El Hierro volcanic activity continues to increase. Harmonic tremors that usually precede an eruption have been recorded, a new island just offshore has been forming, and a flank collapse could occur and possibly generate a tsunami. These harmonic tremors are getting stronger and stronger. This news is also associated with some strong graphic bulges that are not earthquakes and have not been explained so far by seismologists, but may be associated with the dynamics of pressure impacts from recent solar activity.
A Red Alert now in effect. Some scientists believe a major eruption is imminent. Poisonous gas emissions are rising. A milky green plume in the water stretches 25-30 kilometers at its widest and perhaps 100 kilometers long, from a large mass near the coast to thin tendrils as it spreads to the southwest. The plume is likely a mix of volcanic gases and a blend of crushed pumice and seafloor rock.
This October 27th photo from space shows air and water plumes. Recently obtained lava samples indicate the possibility of an explosive eruption.

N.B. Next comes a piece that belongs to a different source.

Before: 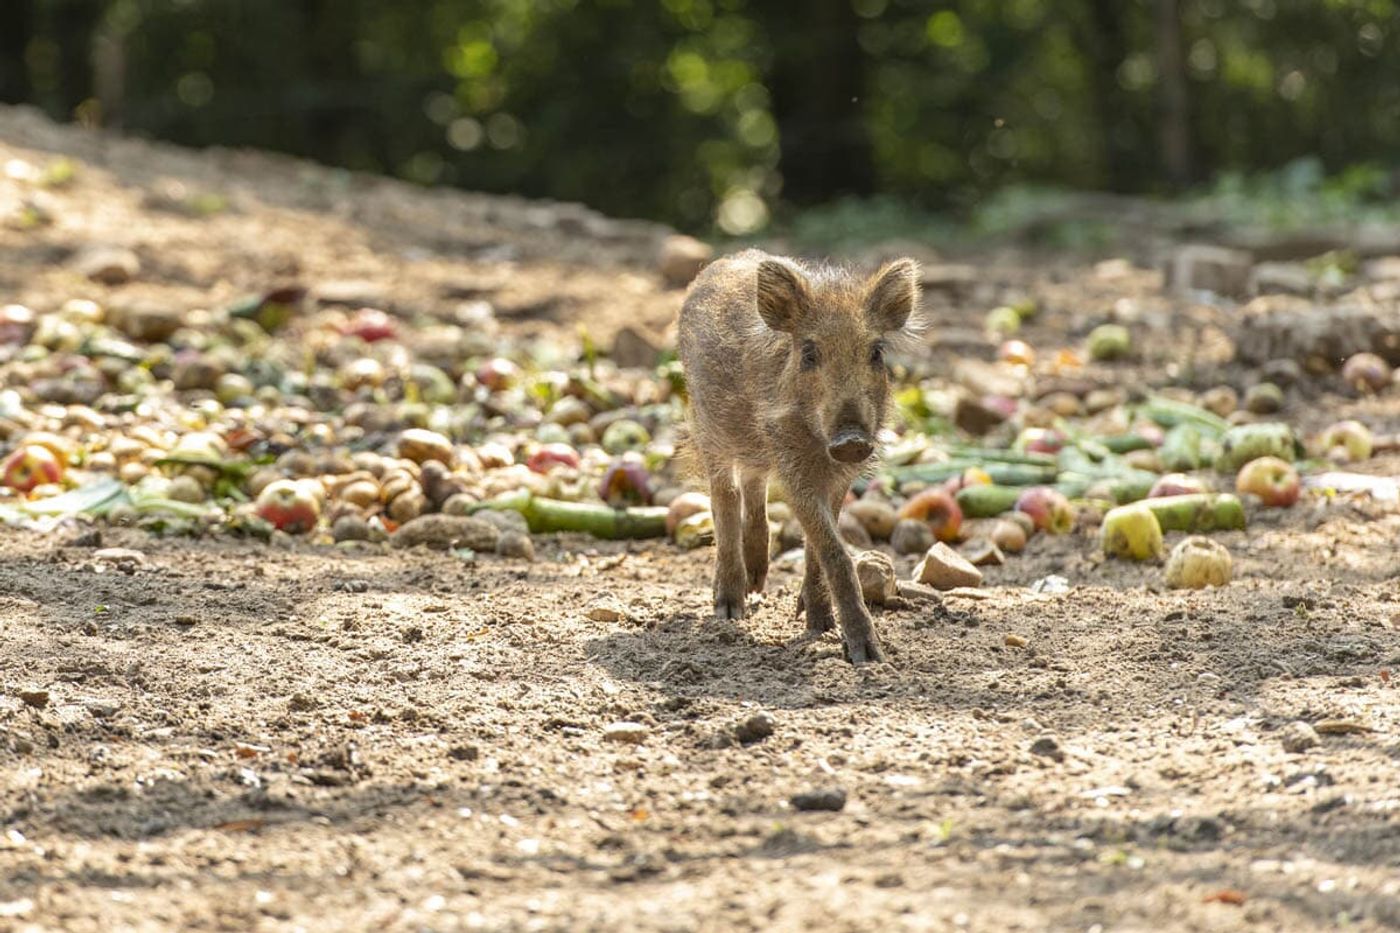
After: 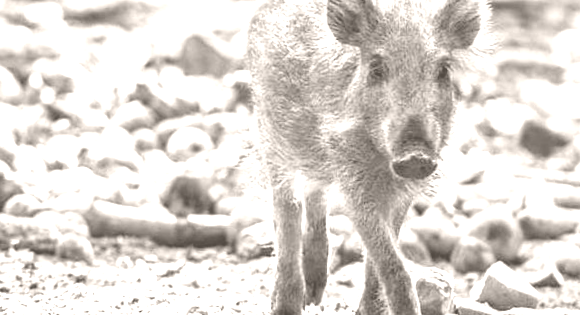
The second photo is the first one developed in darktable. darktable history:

Diario El Hierro writes that the analysis of the recently found lava stones found in the Las Calmas sea, reveals they are of a type associated with major explosive characteristics which may indicate an explosive eruption is eminent. The University of Barcelona analyzed the samples said that they found these recovered lava samples were NOT of the Surtseynian type, which would have represented the kind of eruption everybody expected so far. A 2011 scientific paper provides a brief review of a newly discovered catastrophic landslide deposit in Tenerife. One of the most intriguing but poorly understood landslide types is that of the volcanic flank collapse. In a volcanic flank collapse, the side of a volcano fails, usually catastrophically, generating a landslide. These slides can be really big – tens or even hundreds of cubic kilometers – and they can travel huge distances along the sea floor. Remember the videos of Mount St. Helens eruption and imagine if Mt. St. Helens was an island.
On Oct. 9, 2011, an underwater volcano started to emerge in waters off El Hierro Island in the Canaries, Spain. Researchers of the Spanish Institute of Oceanography (IEO, Ministry of Science and Innovation) only needed 15 days to map its formation in high resolution. The volcanic cone has reached a height of 100 m and the lava tongue flows down its side, even though its activity has slowed down in the past few days. It was initially hoped that this undersea eruptive phase would have released pressure on the magma flow, but this does not seem to be what is actually happening.
East Coasters, please do not over-react to this information, but on the other hand stay very alert. It is still a mystery to us that Spanish authorities and the Ministry of Science have not had the assistance of those nations that have satellite assets that could further help determine the status of the situation, such as the REDEYE or IR and magnetic emissions assets that could assist in determining the real nature of the current situation. USGS staff was challenged on this very issue last week and the response was they have specifically not reported on the El Heirro situation because people do not have the comprehension of the real situation and would over-react and panic. So we will continue to report to the best of our resources.